Many say that the single currency is inherently suffering from the battle between politics and economics. As the Greeks decided to go to a referendum on 5th July to let the people decide whether they want to accept the proposal by the country’s international lenders, negotiations were effectively suspended while the ECB applied its Emergency Liquidity Assistance procedures and decided to put a cup on its funding of Greek banks. Consequently, the Greek government declared a bank holiday and banks in the country are expected to remain shut for the whole week, as will the country’s Stock Exchange. Moreover, reminding all of the situation in Cyprus back in 2013, capital controls were imposed and Greeks will only be allowed to withdraw from the ATMs a meager €60 per card per day.
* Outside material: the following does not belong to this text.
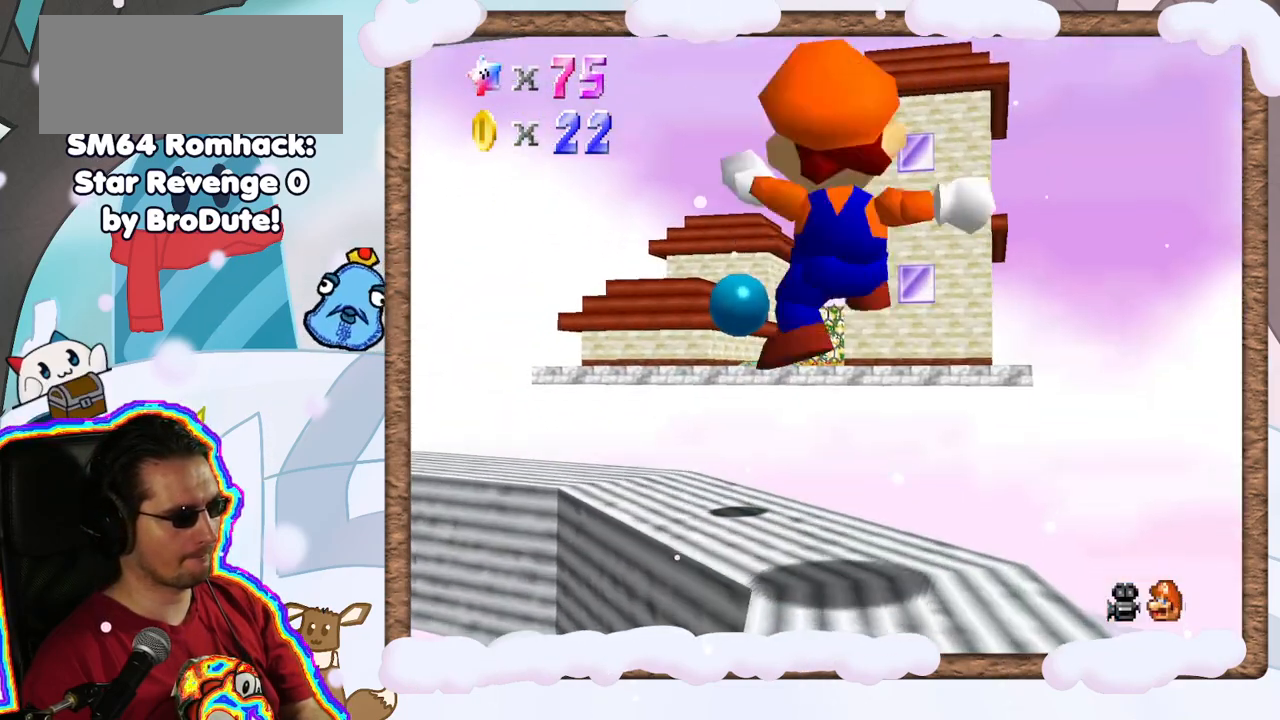
{"dt_ms": 500, "buttons": [], "left_stick": "center", "events": [[83, "left_stick", "down-left"], [183, "left_stick", "center"], [233, "C_RIGHT", "down"], [350, "C_RIGHT", "up"]]}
The opening trading in the Asian markets in the early hours of today has seen the Euro fall against the US dollar, the Japanese Yen and other forex pairs, while there was also a fall in the Asian stock markets. Many market participants, especially forex brokers had already announced the taking of measures in view of the developments in Greece, such as decreasing leverage or moving all trades to close only positions.
No matter how well prepared the system and the markets had been for Greek “accident” it is certain that it has far-extending repercussions. And perhaps this was exactly the intention of the Greek side, who are counting on a strong market reaction to the crisis in order to strengthen their bargaining position.
Increased market volatility and a fall in the Euro are inevitable for the time being and all affected market participants need to retain their calm and exercise self-restraint in view of the upheaval. However, we will venture a guess: The stakes are too high for everyone to let this go completely to shambles. Therefore, responding to market pressures, calls from the other side of the Atlantic and well as from within EU member states as well, the most likely outcome is that the two sides will return to the negotiating table and a deal will eventually be reached.
The drama will play out for a few more days and it will mean volatility and opportunities for those with fast reflexes and disposable incomes. For those of you who may be suffering losses for the time being you shouldn’t panic as things will normalize, instead keep calm and carry on and if your risk tolerance is low then it is probably best if you sit this one out.